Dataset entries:
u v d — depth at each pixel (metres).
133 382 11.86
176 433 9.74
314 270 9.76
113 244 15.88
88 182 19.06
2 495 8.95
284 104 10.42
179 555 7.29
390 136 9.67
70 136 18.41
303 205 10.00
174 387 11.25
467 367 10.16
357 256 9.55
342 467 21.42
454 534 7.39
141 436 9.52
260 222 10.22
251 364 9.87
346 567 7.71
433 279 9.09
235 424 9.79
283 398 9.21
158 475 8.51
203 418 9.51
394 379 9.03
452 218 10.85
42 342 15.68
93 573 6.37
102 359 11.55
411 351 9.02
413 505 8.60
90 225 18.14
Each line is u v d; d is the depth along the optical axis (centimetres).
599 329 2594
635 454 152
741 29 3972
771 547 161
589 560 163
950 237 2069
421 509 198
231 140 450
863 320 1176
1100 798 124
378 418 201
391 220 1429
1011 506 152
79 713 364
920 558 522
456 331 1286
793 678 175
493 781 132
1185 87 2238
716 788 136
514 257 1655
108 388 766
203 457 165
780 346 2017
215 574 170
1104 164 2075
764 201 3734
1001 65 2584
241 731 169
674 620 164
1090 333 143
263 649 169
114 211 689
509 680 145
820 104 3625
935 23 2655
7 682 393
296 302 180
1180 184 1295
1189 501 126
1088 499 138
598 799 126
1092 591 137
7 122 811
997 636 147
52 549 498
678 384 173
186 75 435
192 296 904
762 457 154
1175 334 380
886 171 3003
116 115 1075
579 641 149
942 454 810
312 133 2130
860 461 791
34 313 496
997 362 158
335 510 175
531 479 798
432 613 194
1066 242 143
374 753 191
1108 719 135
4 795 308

TASK TO CARRY OUT: The answer must be the lines from the one containing "1092 591 137" to the final line of the data above, copied exactly, both included, with nothing added.

EXERCISE RESULT:
1092 591 137
7 122 811
997 636 147
52 549 498
678 384 173
186 75 435
192 296 904
762 457 154
1175 334 380
886 171 3003
116 115 1075
579 641 149
942 454 810
312 133 2130
860 461 791
34 313 496
997 362 158
335 510 175
531 479 798
432 613 194
1066 242 143
374 753 191
1108 719 135
4 795 308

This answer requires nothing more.